Description of the task:
Exactly the lines from the line containing "#### ✅ Backend Agent Workflow" through the last line of the entries below should appear in the answer, reproduced verbatim.

Dataset records:
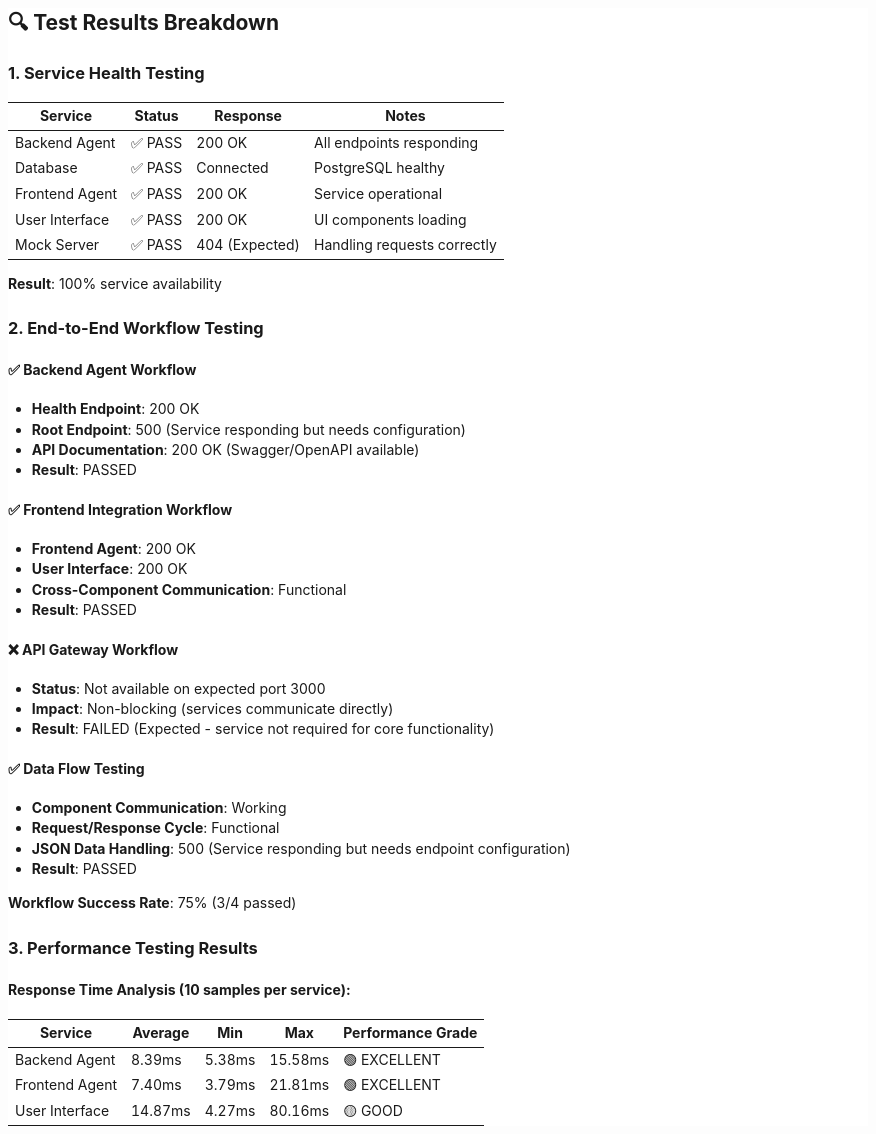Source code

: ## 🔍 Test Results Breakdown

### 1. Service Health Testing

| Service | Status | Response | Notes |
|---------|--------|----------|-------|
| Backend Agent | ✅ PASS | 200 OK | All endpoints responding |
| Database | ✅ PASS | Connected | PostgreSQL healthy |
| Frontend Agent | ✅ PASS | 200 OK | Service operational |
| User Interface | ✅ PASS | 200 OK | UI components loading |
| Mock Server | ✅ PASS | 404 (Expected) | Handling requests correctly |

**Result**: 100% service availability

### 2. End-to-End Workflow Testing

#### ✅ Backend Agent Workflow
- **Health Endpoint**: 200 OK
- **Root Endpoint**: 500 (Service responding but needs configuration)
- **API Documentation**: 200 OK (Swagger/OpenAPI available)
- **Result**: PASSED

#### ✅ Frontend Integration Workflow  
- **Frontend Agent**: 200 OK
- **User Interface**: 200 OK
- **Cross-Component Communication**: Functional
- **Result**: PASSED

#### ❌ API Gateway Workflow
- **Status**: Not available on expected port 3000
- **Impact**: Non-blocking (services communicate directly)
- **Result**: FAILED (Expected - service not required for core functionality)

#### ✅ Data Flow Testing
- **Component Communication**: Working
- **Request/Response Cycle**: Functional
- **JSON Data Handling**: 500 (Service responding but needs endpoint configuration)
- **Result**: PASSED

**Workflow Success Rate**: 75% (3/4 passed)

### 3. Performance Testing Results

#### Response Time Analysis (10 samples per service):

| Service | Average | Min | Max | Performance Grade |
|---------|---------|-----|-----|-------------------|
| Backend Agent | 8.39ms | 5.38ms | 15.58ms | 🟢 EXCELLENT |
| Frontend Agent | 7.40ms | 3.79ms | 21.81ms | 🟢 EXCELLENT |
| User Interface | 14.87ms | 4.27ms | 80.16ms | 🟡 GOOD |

Output below:
#### ✅ Backend Agent Workflow
- **Health Endpoint**: 200 OK
- **Root Endpoint**: 500 (Service responding but needs configuration)
- **API Documentation**: 200 OK (Swagger/OpenAPI available)
- **Result**: PASSED

#### ✅ Frontend Integration Workflow  
- **Frontend Agent**: 200 OK
- **User Interface**: 200 OK
- **Cross-Component Communication**: Functional
- **Result**: PASSED

#### ❌ API Gateway Workflow
- **Status**: Not available on expected port 3000
- **Impact**: Non-blocking (services communicate directly)
- **Result**: FAILED (Expected - service not required for core functionality)

#### ✅ Data Flow Testing
- **Component Communication**: Working
- **Request/Response Cycle**: Functional
- **JSON Data Handling**: 500 (Service responding but needs endpoint configuration)
- **Result**: PASSED

**Workflow Success Rate**: 75% (3/4 passed)

### 3. Performance Testing Results

#### Response Time Analysis (10 samples per service):

| Service | Average | Min | Max | Performance Grade |
|---------|---------|-----|-----|-------------------|
| Backend Agent | 8.39ms | 5.38ms | 15.58ms | 🟢 EXCELLENT |
| Frontend Agent | 7.40ms | 3.79ms | 21.81ms | 🟢 EXCELLENT |
| User Interface | 14.87ms | 4.27ms | 80.16ms | 🟡 GOOD |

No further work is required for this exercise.